Directors supported the authorities' plans to scale up infrastructure spending, underpinned by new public investment management guidelines. They stressed the importance of ensuring the consistency of infrastructure investment with absorptive and implementation capacity; transparent selection of projects that are commercially viable; and contracting debt on favorable terms. Well-designed public-private partnerships should help to curtail contingent liabilities. Fund technical assistance would be helpful in supporting the authorities' efforts in these areas.
Directors welcomed the adoption of the Public Financial Management Act, and advised prompt enactment of its regulations. They looked forward to the adoption of the Charter of Fiscal Responsibility, and recommended sustained efforts to reduce domestic arrears.
Directors considered the tight monetary stance appropriate, in view of recent price and exchange rate developments and rising domestic spending. They welcomed the strengthened inflation targeting framework, and called for further efforts to improve monetary policy transmission and coordination. Interventions in the foreign exchange market should continue to be limited to smoothing excessive volatility. Directors encouraged measures to enhance the central banks' independence, including timely passage of amendments to the Bank of Uganda Act and the central bank's continued recapitalization.
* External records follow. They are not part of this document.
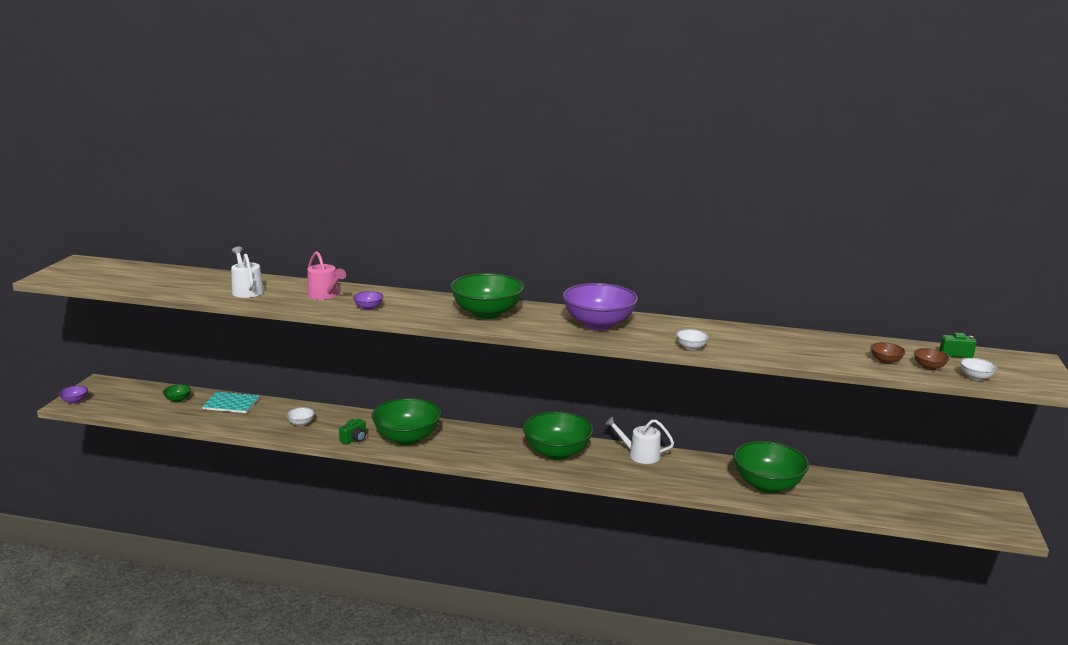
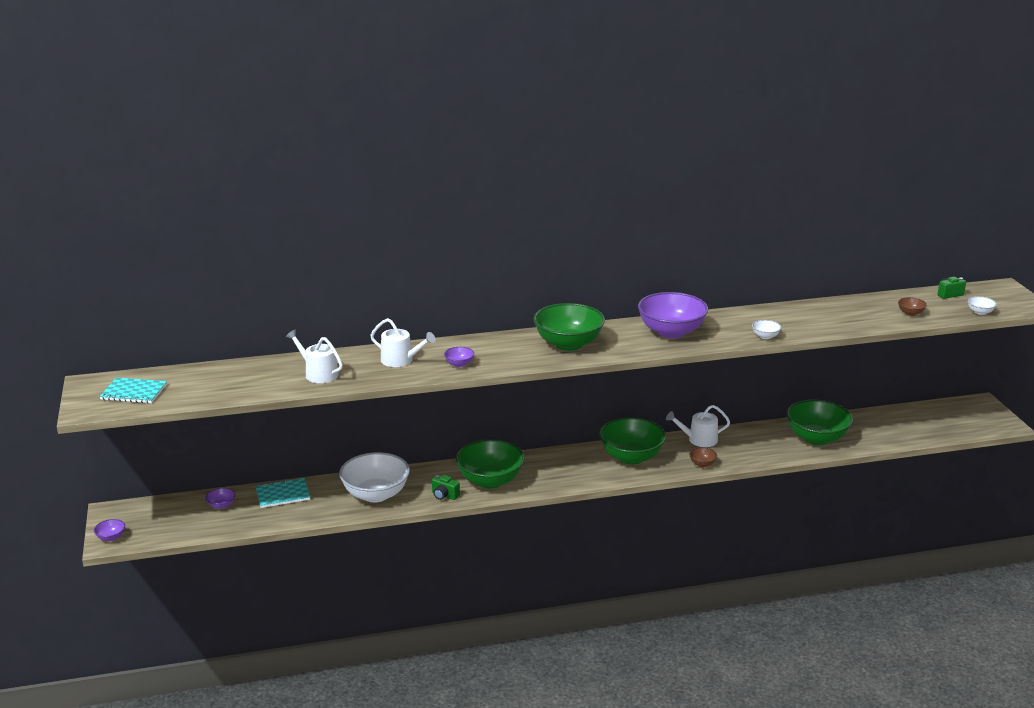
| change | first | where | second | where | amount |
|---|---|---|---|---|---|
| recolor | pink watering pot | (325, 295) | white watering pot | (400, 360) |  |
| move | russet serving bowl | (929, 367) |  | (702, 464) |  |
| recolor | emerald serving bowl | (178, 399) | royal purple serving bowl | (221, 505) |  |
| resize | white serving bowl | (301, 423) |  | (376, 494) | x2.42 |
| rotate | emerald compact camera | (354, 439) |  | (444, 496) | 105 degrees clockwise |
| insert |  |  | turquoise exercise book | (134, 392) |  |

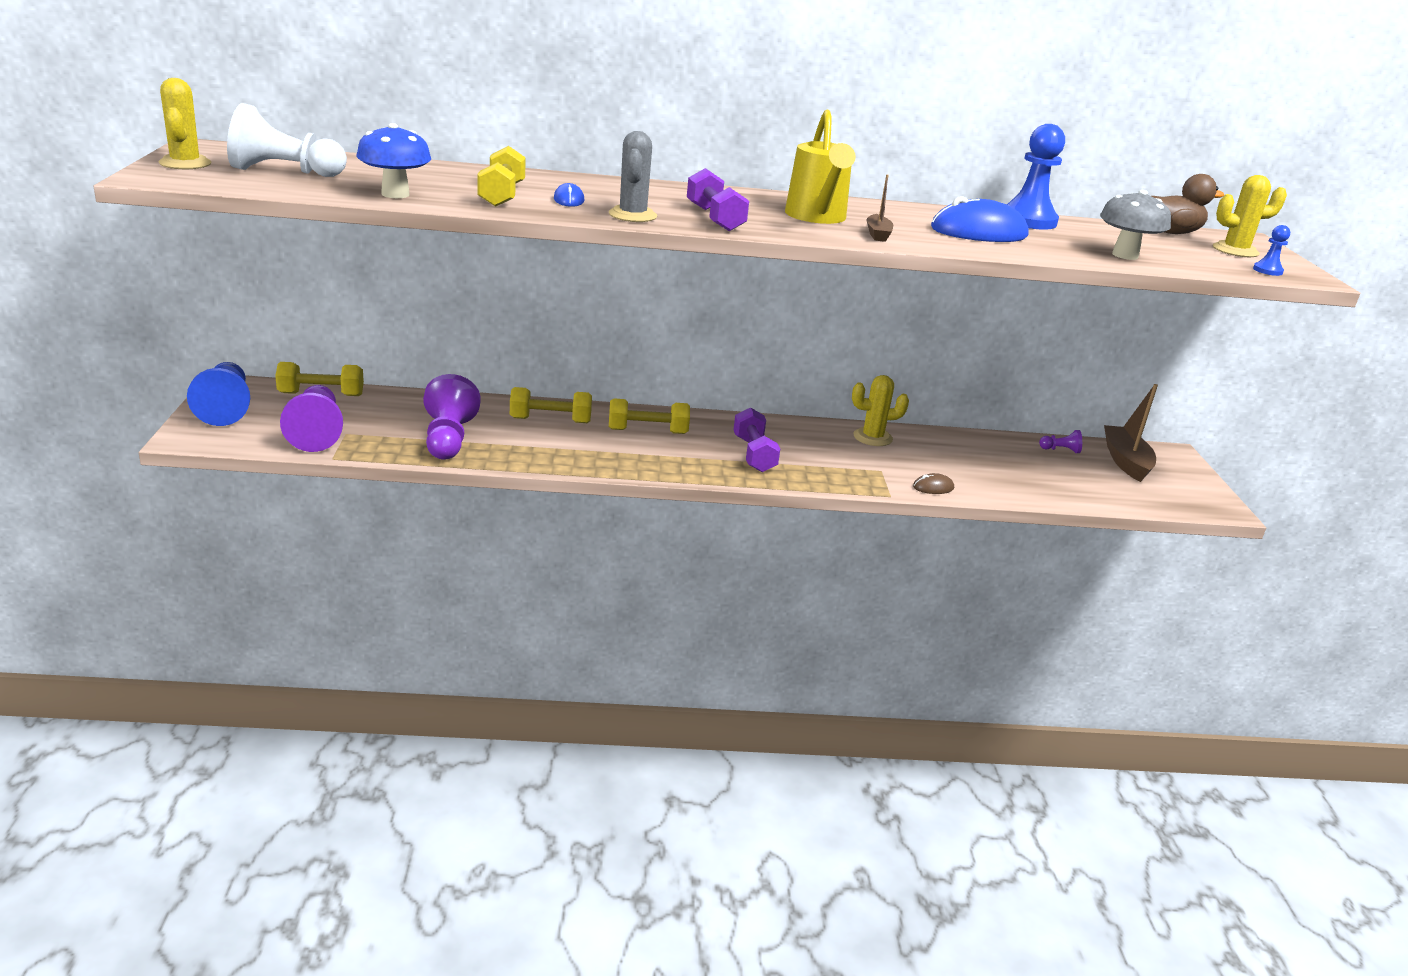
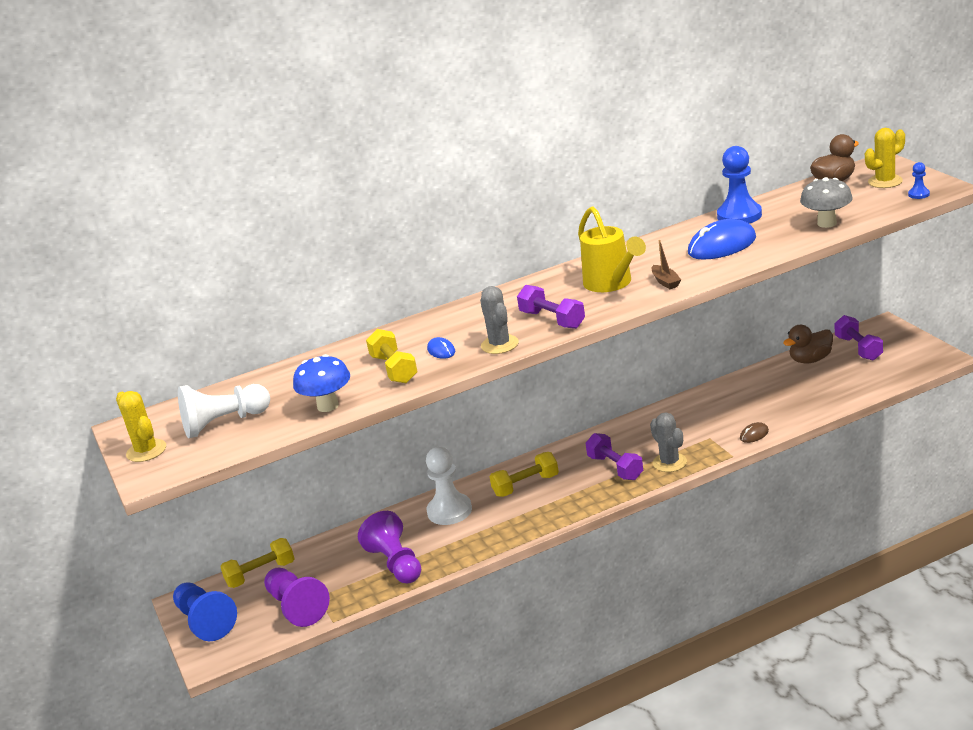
| change | first | where | second | where | amount |
|---|---|---|---|---|---|
| delete | golden prickly plant | (872, 437) |  |  |  |
| replace | russet toy boat | (1126, 461) | royal purple free weight | (858, 348) |  |
| replace | golden free weight | (550, 420) | white game pawn | (449, 511) |  |
| replace | royal purple game pawn | (1060, 450) | russet duck | (810, 360) |  |
| insert |  |  | gray prickly plant | (669, 462) |  |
Directors noted that the financial sector is well capitalized and profitable. To further enhance financial stability, they advised enactment of the financial institutions legislation, and strengthening the risk assessment of foreign currency lending and credit concentration. Directors supported efforts to promote financial inclusion and deepening, including the strengthening of financial literacy. They welcomed the recent passage of the Anti-Terrorism Amendment Bill, and encouraged the authorities to address remaining deficiencies in the AML/CFT framework.
Directors commended the significant progress on structural reforms, and recommended sustained efforts to strengthen the business climate and public institutions in order to enhance competitiveness and promote diversified, inclusive growth. Efforts are needed to attract foreign investment and enhance regional integration, while a stronger social protection system should contribute to reducing poverty and inequality.